蕎麦もおいしいが、選ぶとなると迷いなくうどんを取る。あの白いむっちりしたうどんのおいしさ。たっぷりのお出汁で食べるのはもちろん、カレーもおいしい。釜玉、ざる、なんでもござれ。何とでも仲良しになれるうどんの懐の深さは留まるところを知らない。わたしは「うどんナポリタン」も愛す。笑うなかれ、実際、我が家に遊びに来た旧友がうどんナポリタンを所望し、絶賛した実績があるのだ。
転勤して間もなく、新たな同僚に件のうどん屋を紹介してもらって以来、わたしは仕事帰りに時々訪ねるようになった。
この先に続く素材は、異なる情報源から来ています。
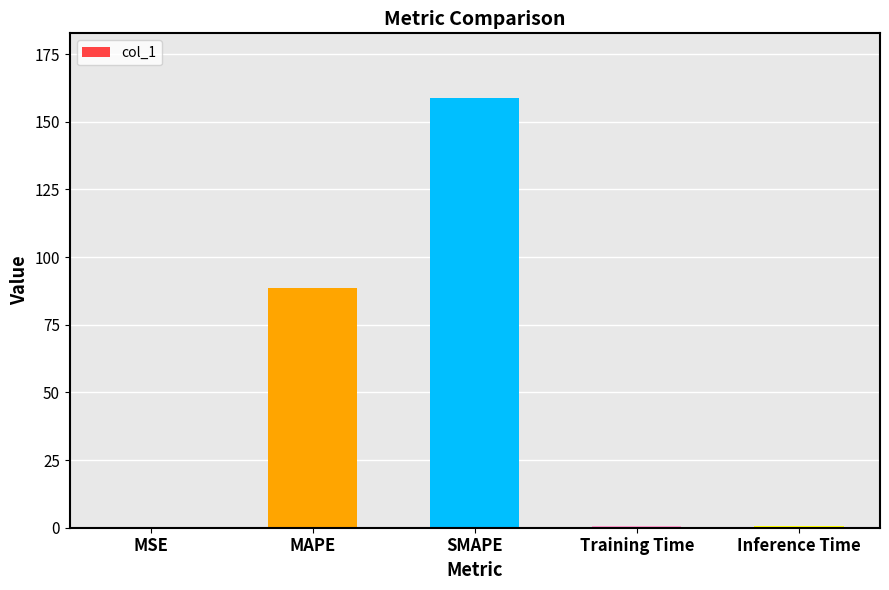

Does the chart contain stacked bars?

No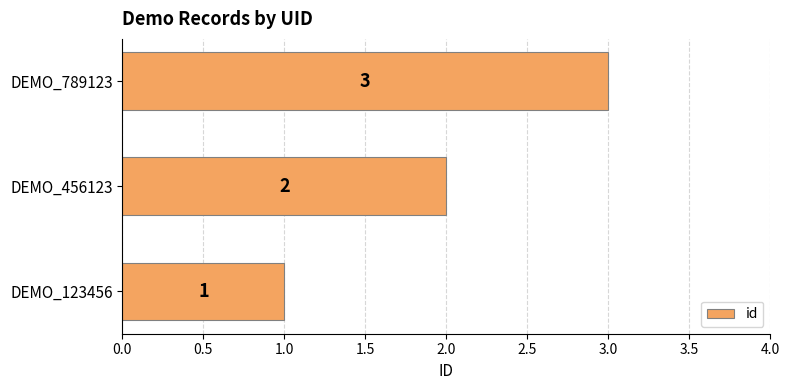

Which has a higher value, DEMO_456123 or DEMO_123456?

DEMO_456123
ただし、何年も高野寛ライブに通い、気持ち悪いオタクとしてしょっちゅうサインを貰い続けていても、毎回はじめましての心で臨むことにしている身としては、何度通おうとうどん屋でも常連風を吹かすつもりはない。そういうのは苦手だ。だから、店では「こんにちは」「(注文)」「いただきます」「ごちそうさまでした。おいしかったです」「お会計お願いしましす」しか基本的には言わない。
それなのに。
昨日久々にうどん屋に行ったという同僚が「窪田先生、あのうどん屋に通ってるんですねー。お店の人が『あの先生よく来てくれる』って言ってましたよー」と言う。なんてことだ。なぜ教員だとバレているのか。あの大将は「あの人また来てるな」と分かっていたのか。お客さん全員に「いつもありがとうございます」と大将は挨拶しているではないか。同僚には「えーそうなんですねー(にっこり)」などと返事をしたが、内心かなり動揺していた。
わたしは人の顔を見分けて憶えるのが本当に苦手なので、仕事の上でも苦労している。だからか、他の人も同じようなものだろうと油断してしまうけれど、実際はそうではないようだ。まいったなあ。秋口までは「あげわかめ梅おぼろ」、寒くなってからは「カレー(天ぷらトッピング)」と、呪文のように同じものばかり頼み続けたからか。
それにしても、なぜ顔を憶えられることが苦手かって? だって、なんだか気恥ずかしいではありませんか。